D'ailleurs et d'ici | Numéro 2 | En kiosques

Bons plans | jusqu'au 14/11/2015

On vous fait gagner des numéros

Après un premier numéro dédié à la France plurielle, la revue D’ailleurs et d’ici revient avec une édition consacrée à l’énergie musulmane. Ce nouveau volume a été publié le 5 novembre aux éditions Philippe Rey. Parmi les pages de ce bel objet, des témoignages, des reportages, des photos, des nouvelles, tout ce qu’il faut pour cerner les contributions de populations souvent montrées du doigt. Plutôt que de jouer la stigmatisation, les différents auteurs pointent les initiatives positives qui font avancer le débat. Derrière ce projet, Marc Cheb Sun, le fondateur de Respect Mag, qui s’occupe désormais de cette revue. On a voulu lui poser quelques questions pour comprendre l’objectif de ce mook.

Avant de lire l’interview de Marc Cheb Sun, tu peux tenter de gagner un numéro en envoyant un mail sympa à mathieu@streetpress.com.


Pourquoi avoir choisi le thème de l’énergie musulmane ?

Marc Cheb Sun : Après le premier numéro, on a rencontré beaucoup de jeunes, notamment à la suite des attentats de janvier. Ce qui est ressorti, c’est qu’il y a une nécessité de créer, d’inventer, par les arts, par les mots. Contre vents et marrées, cette énergie existe pour ne pas somber dans une société dépressive où le malaise identitaire envahit les ondes et les plateaux télés. Les musulmans sont désignés comme le problème identitaire de l’Europe, de la société française. La présence musulmane est vue comme une sorte d’effraction alors qu’elle est totalement légitime. Elle est inscrite dans l’histoire de France.

Chez les jeunes que vous avez rencontré, la religion est très présente ?

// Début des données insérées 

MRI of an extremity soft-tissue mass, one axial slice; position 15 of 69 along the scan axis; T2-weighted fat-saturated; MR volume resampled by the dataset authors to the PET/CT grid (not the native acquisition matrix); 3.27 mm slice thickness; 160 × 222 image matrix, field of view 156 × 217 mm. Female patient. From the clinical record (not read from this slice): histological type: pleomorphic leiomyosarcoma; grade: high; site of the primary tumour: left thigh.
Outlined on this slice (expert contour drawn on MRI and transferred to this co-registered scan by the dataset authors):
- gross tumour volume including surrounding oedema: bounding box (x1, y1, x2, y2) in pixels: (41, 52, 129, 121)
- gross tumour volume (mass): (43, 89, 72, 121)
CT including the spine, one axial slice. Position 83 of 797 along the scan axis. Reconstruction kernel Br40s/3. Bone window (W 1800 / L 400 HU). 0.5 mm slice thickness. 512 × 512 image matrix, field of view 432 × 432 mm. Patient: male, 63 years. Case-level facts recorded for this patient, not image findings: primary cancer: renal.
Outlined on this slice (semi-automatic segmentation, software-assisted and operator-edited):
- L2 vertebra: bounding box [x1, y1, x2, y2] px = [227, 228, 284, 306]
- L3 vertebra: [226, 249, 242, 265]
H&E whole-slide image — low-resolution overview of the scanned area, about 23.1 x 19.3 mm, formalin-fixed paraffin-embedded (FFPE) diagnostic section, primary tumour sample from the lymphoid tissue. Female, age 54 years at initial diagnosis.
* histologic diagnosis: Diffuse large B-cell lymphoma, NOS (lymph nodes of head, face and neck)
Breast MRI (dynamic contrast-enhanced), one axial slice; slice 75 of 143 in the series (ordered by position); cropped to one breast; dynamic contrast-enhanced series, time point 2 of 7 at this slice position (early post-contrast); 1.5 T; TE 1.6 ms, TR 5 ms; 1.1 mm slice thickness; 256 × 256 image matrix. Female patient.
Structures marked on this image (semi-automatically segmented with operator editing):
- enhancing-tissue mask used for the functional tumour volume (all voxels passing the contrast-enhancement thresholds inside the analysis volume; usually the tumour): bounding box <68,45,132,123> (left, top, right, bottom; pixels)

Oui, depuis une dizaine d’années, ça se renforce. A chaque fois qu’il y a un événement très grave, comme les attentats de janvier, il ya une irresponsabilité de beaucoup de médias qui vont mettre en avant le « Je suis Charlie » pour désigner comme coupables ceux qui ont eu plus de mal, pour un tas de raison, à pouvoir s’approprier ce slogan là. Il y a beaucoup de raisons complexes et ça ne veut dire en aucun cas qu’ils cautionnent les attentats. C’est aussi important de ne pas mettre en accusation des gens mais d’essayer de comprendre pourquoi une partie de la population n’y adhère pas. A chaque fois, on montre qu’une majorité se rassemble et qu’une minorité reste en marge.

Qu’est ce qu’on pourra lire dans ce numéro ?

Il y a de la fiction, des news, des photos, des grands reportages. On parle aussi de l’énergie numérique avec les web entrepreneurs, tous ce qui tend à réduire la fracture emblématique. On fait le portrait des figures emblématiques du web : le hater, le stalker. On a un papier sur les mémoires des résistances, une nouvelle qui raconte la présence d’afro descendant pendant la révolution française au cœur de Paris. On a aussi un reportage où on se demande si la mode française assume sa multiculturalité. Ce sont des tas de sujets, du plus grave au plus léger, qui veulent montrer le potentiel des différentes cultures qui composent la France.